Today is World AIDS Day, when we remember the victims of an epidemic to which our modern society has had a shamefully poor and spectacularly inadequate response. There's no excuse in this day and age for the outright neglect we've shown this disease's victims. They are desperately poor, socially marginalized, sexually promiscuous and/or drug addicts, and therefore deemed not worth the time and expense of treating.
HIV is eminently easy to control. Its contagion mechanism is terrible. Its true strength is in its near-impossibility to cure once it infects its victim. So if we could just prevent its spread, we'd be golden.

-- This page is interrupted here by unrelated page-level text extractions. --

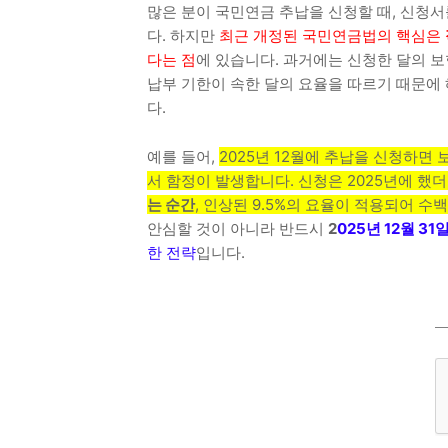
많은 분이 국민연금 추납을 신청할 때, 신청
다. 하지만
최근 개정된 국민연금법의 핵심은
다는 점
에 있습니다. 과거에는 신청한 달의 
납부 기한이 속한 달의 요율을 따르기 때문에
다.
예를 들어,
2025년 12월에 추납을 신청하면 
서 함정이 발생합니다. 신청은 2025년에 
는 순간
, 인상된 9.5%의 요율이 적용되어 수
안심할 것이 아니라 반드시
2
025년 12월 3
한 전략
입니다.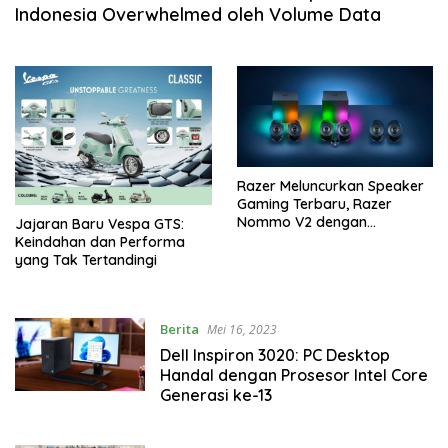
Indonesia Overwhelmed oleh Volume Data
Razer Meluncurkan Speaker
Gaming Terbaru, Razer
Nommo V2 dengan
Jajaran Baru Vespa GTS:
Performa, Imersi, dan
Keindahan dan Performa
Konektivitas Terbaik
yang Tak Tertandingi
Berita
Mei 16, 2023
Dell Inspiron 3020: PC Desktop
Handal dengan Prosesor Intel Core
Generasi ke-13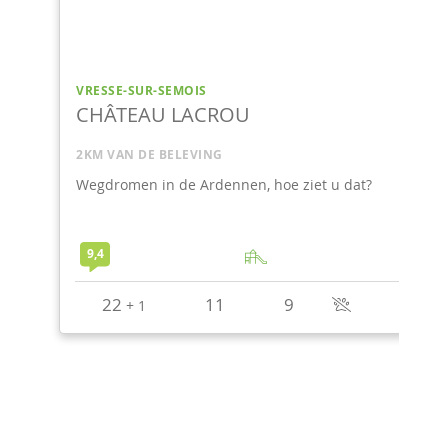
VRESSE-SUR-SEMOIS
LA RENARDIÈRE
2KM VAN DE BELEVING
Een breed scala aan vrijetijdsactiviteiten
voor jong en oud in een bevoorrechte
natuurlijke omgeving. Met hottub,
ontspanningsruimte en geweldige
8,9
speelmodule.
8
3
2
1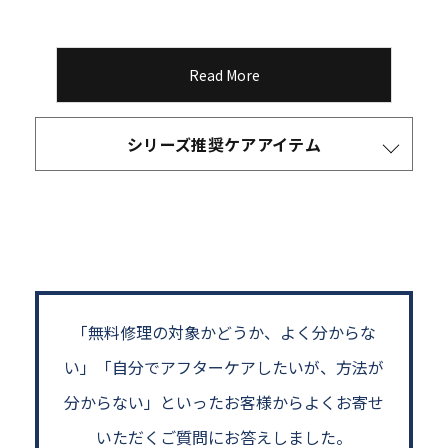
Read More
シリーズ推奨ケアアイテム
「無料修理の対象かどうか、よく分からな
い」
「自分でアフターケアしたいが、方法が
分からない」といった
お客様からよくお寄せ
いただくご質問にお答えしました。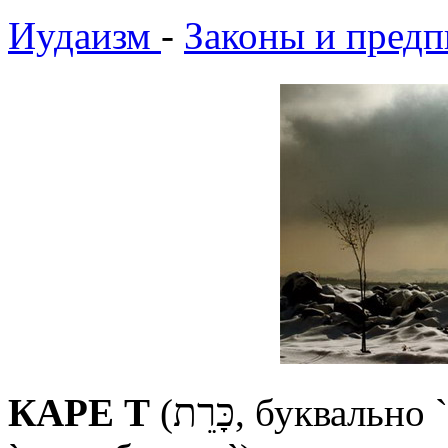
Иудаизм
-
Законы и предп
КАРЕ Т
(כָּרֵת, буквально `срез`; в переносном смысле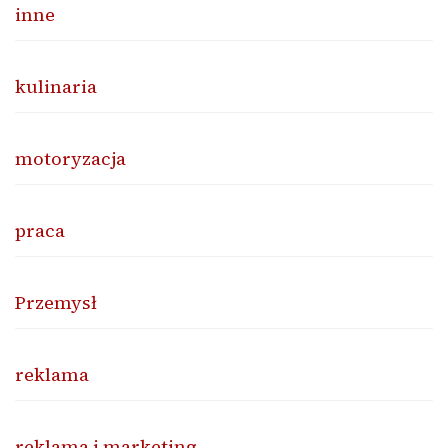
inne
kulinaria
motoryzacja
praca
Przemysł
reklama
reklama i marketing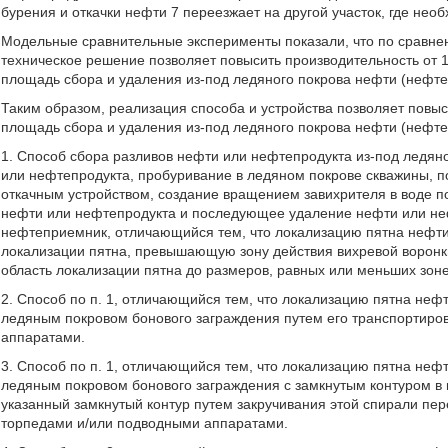
бурения и откачки нефти 7 переезжает на другой участок, где не
Модельные сравнительные эксперименты показали, что по сравне
техническое решение позволяет повысить производительность от 1,3
площадь сбора и удаления из-под ледяного покрова нефти (нефтеп
Таким образом, реализация способа и устройства позволяет повыс
площадь сбора и удаления из-под ледяного покрова нефти (нефте
1. Способ сбора разливов нефти или нефтепродукта из-под ледя
или нефтепродукта, пробуривание в ледяном покрове скважины, по
откачным устройством, создание вращением завихрителя в воде п
нефти или нефтепродукта и последующее удаление нефти или неф
нефтеприемник, отличающийся тем, что локализацию пятна нефти 
локализации пятна, превышающую зону действия вихревой воронки
область локализации пятна до размеров, равных или меньших зоне
2. Способ по п. 1, отличающийся тем, что локализацию пятна не
ледяным покровом бонового заграждения путем его транспортир
аппаратами.
3. Способ по п. 1, отличающийся тем, что локализацию пятна не
ледяным покровом бонового заграждения с замкнутым контуром в 
указанный замкнутый контур путем закручивания этой спирали п
торпедами и/или подводными аппаратами.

HIV should not still be a problem. We could have kicked it in the 1960's. We SHOULD have obliterated it in the 1980's. And yet here we are: millions upon millions dead, millions infected, new super-resistant strains evolving, and a day to reflect on our miserable failure as a society, thirty years ago and today, to eradicate a retrovirus that our species easily has the ability to outsmart... if only we'd try.
Kudos to Thailand, who so far has been the only community to get it right.
Boo to the Roman Catholic Church, the church of my heritage, which continues to be boneheaded to an astonishing degree all the way up and down its ranks.
And today we may pause in remembrance of those who didn't know the danger they were putting themselves into, those who weren't behaving dangerously but got infected anyway, those who sought help that was unavailable, those who sought help just to be met with more harm and rejection, those who were too afraid to speak up and died alone in agony, those who were forced to die alone in agony because of their social stigmas, and those who sought help at the right time in the right way but were just plain out of luck.
And we may acknowledge that HIV is not yet dead. It's experiencing a slow resurgence. A resurgence we hardly ever hear about.
Oh yes, and, happy first day of Hanukkah.